Pendant très longtemps, la diffusion d’un savoir passa par un maître. Aujourd’hui, Internet a révolutionné l’apprentissage du savoir en donnant un accès quasi gratuit et illimité au savoir. Vous pouvez apprendre tout ce que vous souhaitez sur le net.Le rôle du maître a-t-il alors vécu ? La question est complexe. Pour l’aborder, je voudrai parler de l’expérience de Joseph Jacotot (1770-1840) et de ses trois principes pédagogiques.
Au début du XIXème siècle, Joseph Jacotot est nommé professeur de littérature à Louvain (Belgique flamande). Problème : il ne connaît ni le flamand (et ses élèves ne parlent pas le français), ni la littérature.

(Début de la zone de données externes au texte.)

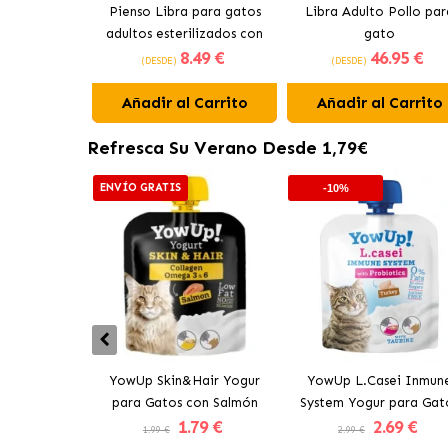
Pienso Libra para gatos
Libra Adulto Pollo par
adultos esterilizados con
gato
8
.49 €
46
.95 €
pollo
(DESDE)
(DESDE)
Añadir al Carrito
Añadir al Carrito
Refresca Su Verano Desde 1,79€
ENVÍO GRATIS
-10%
YowUp Skin&Hair Yogur
YowUp L.Casei Inmun
para Gatos con Salmón
System Yogur para Gat
1
.79 €
2
.69 €
con Pavo
1.99 €
2.99 €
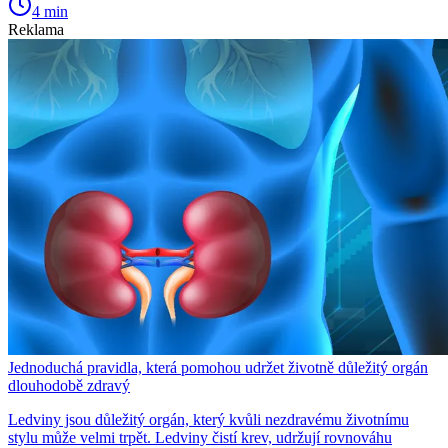
4 min
Reklama
Jednoduchá pravidla, která pomohou udržet životně důležitý orgán
dlouhodobě zdravý
Ledviny jsou důležitý orgán, který kvůli nezdravému životnímu
stylu může velmi trpět. Ledviny čistí krev, udržují rovnováhu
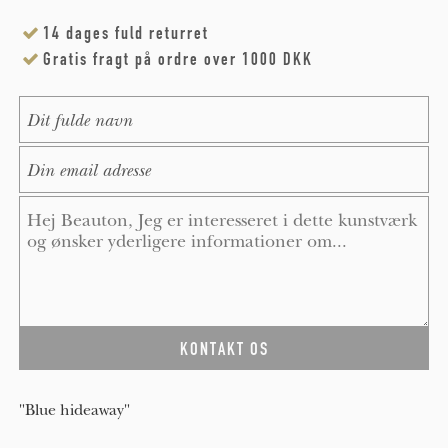
14 dages fuld returret
Gratis fragt på ordre over 1000 DKK
Name
*
E-Mail
*
Message
*
"Blue hideaway"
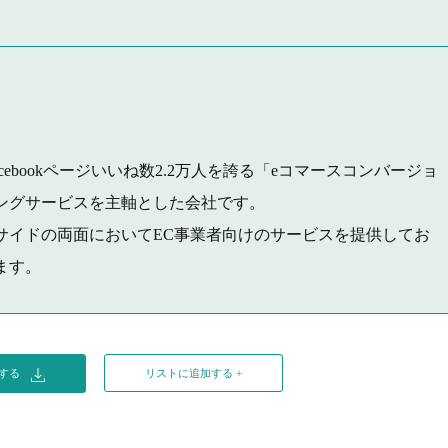
cebookページいいね数2.2万人を誇る「eコマースコンバージョ
ングサービスを主軸とした会社です。
サイドの両面においてEC事業者向けのサービスを提供してお
ます。
ドする
リストに追加する +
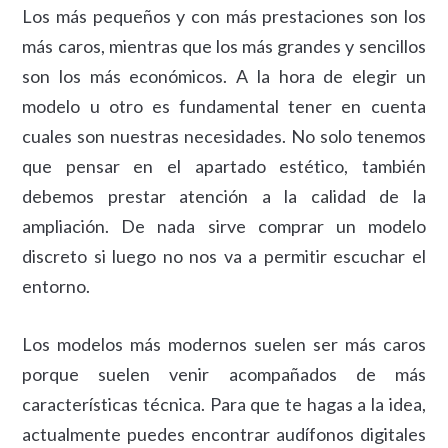
Los más pequeños y con más prestaciones son los
más caros, mientras que los más grandes y sencillos
son los más económicos. A la hora de elegir un
modelo u otro es fundamental tener en cuenta
cuales son nuestras necesidades. No solo tenemos
que pensar en el apartado estético, también
debemos prestar atención a la calidad de la
ampliación. De nada sirve comprar un modelo
discreto si luego no nos va a permitir escuchar el
entorno.
Los modelos más modernos suelen ser más caros
porque suelen venir acompañados de más
características técnica. Para que te hagas a la idea,
actualmente puedes encontrar audífonos digitales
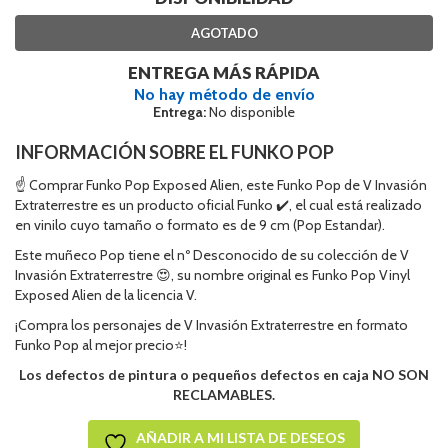
AGOTADO
ENTREGA MÁS RÁPIDA
No hay método de envío
Entrega:
No disponible
INFORMACIÓN SOBRE EL FUNKO POP
☝ Comprar Funko Pop Exposed Alien, este Funko Pop de V Invasión
Extraterrestre es un producto oficial Funko ✔️, el cual está realizado
en vinilo cuyo tamaño o formato es de 9 cm (Pop Estandar).
Este muñeco Pop tiene el nº Desconocido de su colección de V
Invasión Extraterrestre 😍, su nombre original es Funko Pop Vinyl
Exposed Alien de la licencia V.
¡Compra los personajes de V Invasión Extraterrestre en formato
Funko Pop al mejor precio⭐!
Los defectos de pintura o pequeños defectos en caja NO SON
RECLAMABLES.
AÑADIR A MI LISTA DE DESEOS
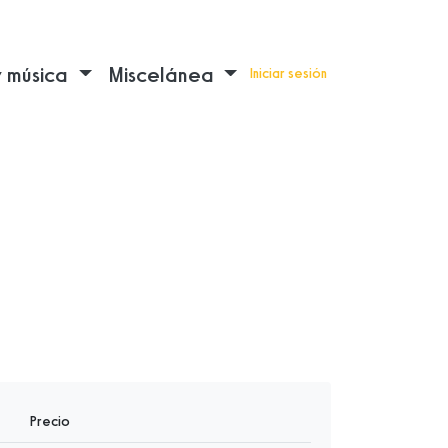
y música
Miscelánea
Iniciar sesión
Precio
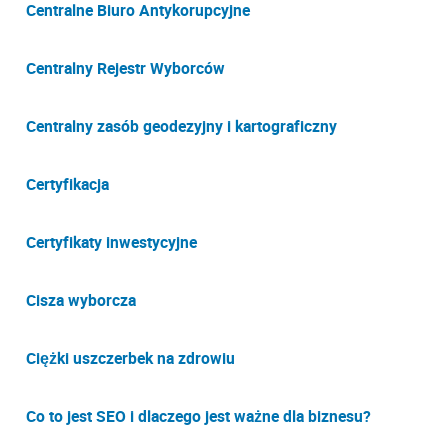
Centralne Biuro Antykorupcyjne
Centralny Rejestr Wyborców
Centralny zasób geodezyjny i kartograficzny
Certyfikacja
Certyfikaty inwestycyjne
Cisza wyborcza
Ciężki uszczerbek na zdrowiu
Co to jest SEO i dlaczego jest ważne dla biznesu?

Premier principe : « seul le maître qui, parce qu’il ignore, oblige l’autre à trouver par lui-même, est un maître émancipateur » (J. Jacotot).

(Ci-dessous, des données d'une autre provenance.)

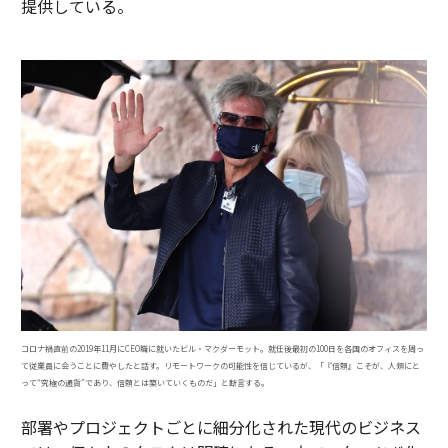
提供している。
コロナ禍直前の2019年11月にCEO職に就いたビル・マクダーモット。就任後最初の100日を各国のオフィスを周っ
て従業員に会うことに費やしたと話す。リモートワークの可能性を信じているが、「『信頼』こそが、人類にと
って“究極の通貨”であり、信頼とは築いていくものだ」と断言する。
部署やプロジェクトごとに細分化された現代のビジネス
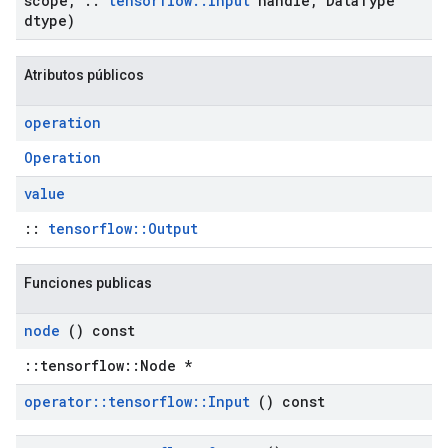
scope
,
::
tensorflow
::
Input
handle
,
Data
Type
dtype)
Atributos públicos
operation
Operation
value
::
tensorflow::Output
Funciones publicas
node
() const
::tensorflow::Node *
operator
::
tensorflow
::
Input
() const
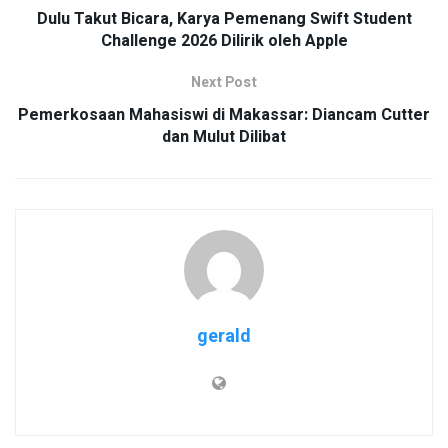
Dulu Takut Bicara, Karya Pemenang Swift Student
Challenge 2026 Dilirik oleh Apple
Next Post
Pemerkosaan Mahasiswi di Makassar: Diancam Cutter
dan Mulut Dilibat
gerald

Il va donner à ses élèves un livre bilingue (le Télémaque de Fénelon) et va les aider à s’approprier non seulement le livre, mais aussi le français. Quelques mois plus tard, les étudiants étaient de rédiger dans un français honorable.

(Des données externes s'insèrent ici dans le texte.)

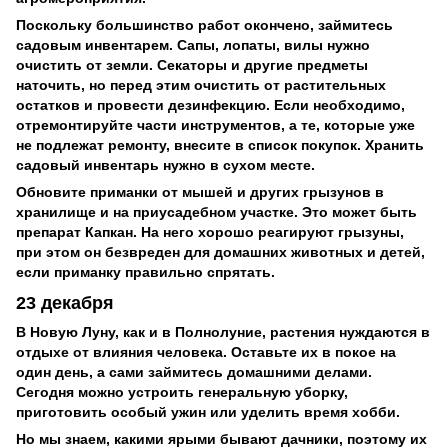
Поскольку большинство работ окончено, займитесь
садовым инвентарем. Сапы, лопаты, вилы нужно
очистить от земли. Секаторы и другие предметы
наточить, но перед этим очистить от растительных
остатков и провести дезинфекцию. Если необходимо,
отремонтируйте части инструментов, а те, которые уже
не подлежат ремонту, внесите в список покупок. Хранить
садовый инвентарь нужно в сухом месте.
Обновите приманки от мышей и других грызунов в
хранилище и на приусадебном участке. Это может быть
препарат Капкан. На него хорошо реагируют грызуны,
при этом он безвреден для домашних животных и детей,
если приманку правильно спрятать.
23 декабря
В Новую Луну, как и в Полнолуние, растения нуждаются в
отдыхе от влияния человека. Оставьте их в покое на
один день, а сами займитесь домашними делами.
Сегодня можно устроить генеральную уборку,
приготовить особый ужин или уделить время хобби.
Но мы знаем, какими ярыми бывают дачники, поэтому их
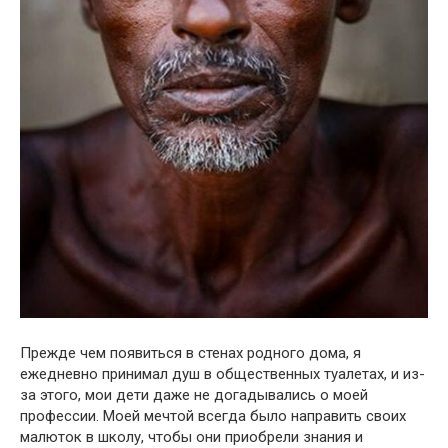
Прежде чем появиться в стенах родного дома, я
ежедневно принимал душ в общественных туалетах, и из-
за этого, мои дети даже не догадывались о моей
профессии. Моей мечтой всегда было направить своих
малюток в школу, чтобы они приобрели знания и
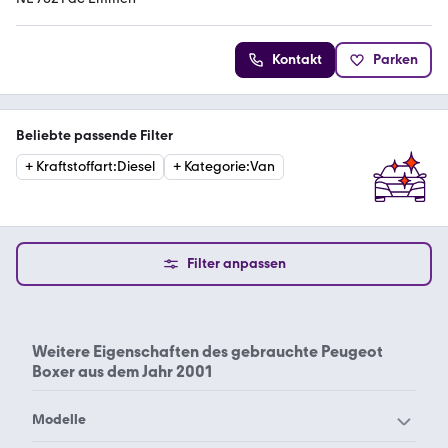
Kontakt
Parken
Beliebte passende Filter
+
Kraftstoffart
:
Diesel
+
Kategorie
:
Van
Filter anpassen
Weitere Eigenschaften des
gebrauchte Peugeot
Boxer aus dem Jahr 2001
Modelle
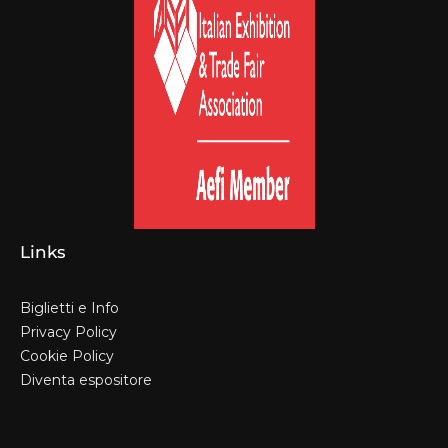
Links
Biglietti e Info
Privacy Policy
Cookie Policy
Diventa espositore
Biglietti e Info
Privacy Policy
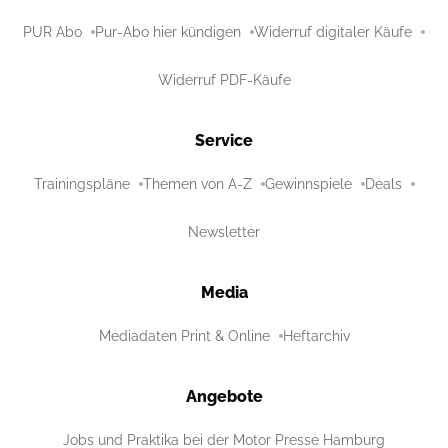
PUR Abo
Pur-Abo hier kündigen
Widerruf digitaler Käufe
Widerruf PDF-Käufe
Service
Trainingspläne
Themen von A-Z
Gewinnspiele
Deals
Newsletter
Media
Mediadaten Print & Online
Heftarchiv
Angebote
Jobs und Praktika bei der Motor Presse Hamburg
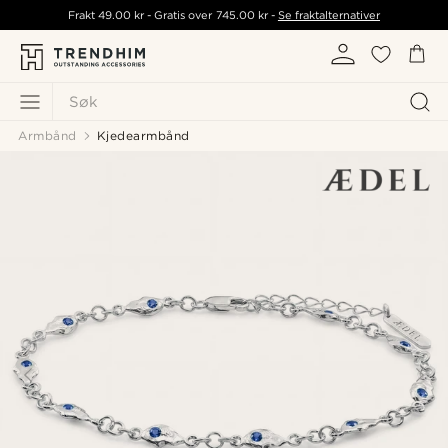
Frakt
49.00 kr
- Gratis over
745.00 kr
-
Se fraktalternativer
Søk
Armbånd
Kjedearmbånd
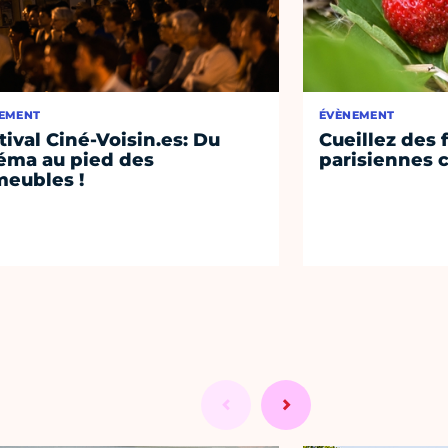
EMENT
ÉVÈNEMENT
tival Ciné-Voisin.es: Du
Cueillez des 
éma au pied des
parisiennes c
eubles !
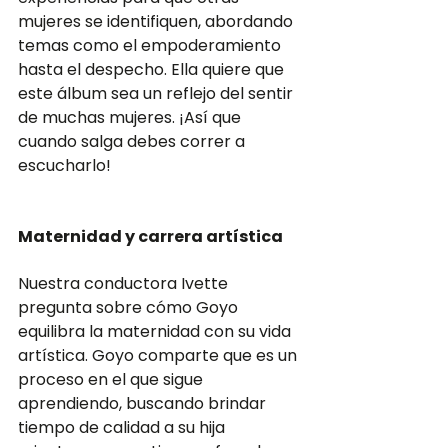
mujeres se identifiquen, abordando 
temas como el empoderamiento 
hasta el despecho. Ella quiere que 
este álbum sea un reflejo del sentir 
de muchas mujeres. ¡Así que 
cuando salga debes correr a 
escucharlo!
Maternidad y carrera artística
Nuestra conductora Ivette 
pregunta sobre cómo Goyo 
equilibra la maternidad con su vida 
artística. Goyo comparte que es un 
proceso en el que sigue 
aprendiendo, buscando brindar 
tiempo de calidad a su hija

Deuxième principe : l’œuvre unique. « Sachez un livre, rapportez-y tous les autres, voilà ma méthode ».
C’est à l’apprenant de procéder çà un travail d’apprentissage, de réélaboration et de construction pour acquérir le contenu.
Et surtout, les compétences développées à cette occasion lui permettent de les transposer à d’autres livres et d’autres auteurs.
Troisième principe : l’égalité des intelligences.
Au lieu de se mettre en position de sachant devant des « ignorants (et d’être selon ses mots un « maître dominateur » qui infantilise son auditoire), il se met à leur niveau et devient un « maître émancipateur », quelqu’un qui pratique à la manière de Socrate, la maïeutique (= l’art d’accoucher les esprits, l’art de faire que les autres trouvent par eux-mêmes).
C’était une position révolutionnaire à l’époque.
Cela l’est encore aujourd’hui, mais cela pourrait devenir un nouveau standard avec la diffusion des connaissances via le net.
Un premier exemple : les enseignants au Lycée ou à la Fac sont constamment challengés aujourd’hui par des étudiants qui vérifient et enrichissent ses propos via leurs recherches instantanés sur Google.
Un deuxième exemple : en entreprise, les approches blended learning modifient le rapport formateur / apprenant. Ainsi nous encourageons des experts à transmettre leur savoir en leur faisant construire eux-mêmes leurs démarches. Nous sommes incapable de comprendre leurs problématiques techniques, nous les faisons choisir les méthodes ad hoc et nous les faisons monter en compétences en leur faisant découvrir que le projet pratique sur lequel ils ont choisi de travailler leur a donné une méthode facilement transposable sur nombre de sujets.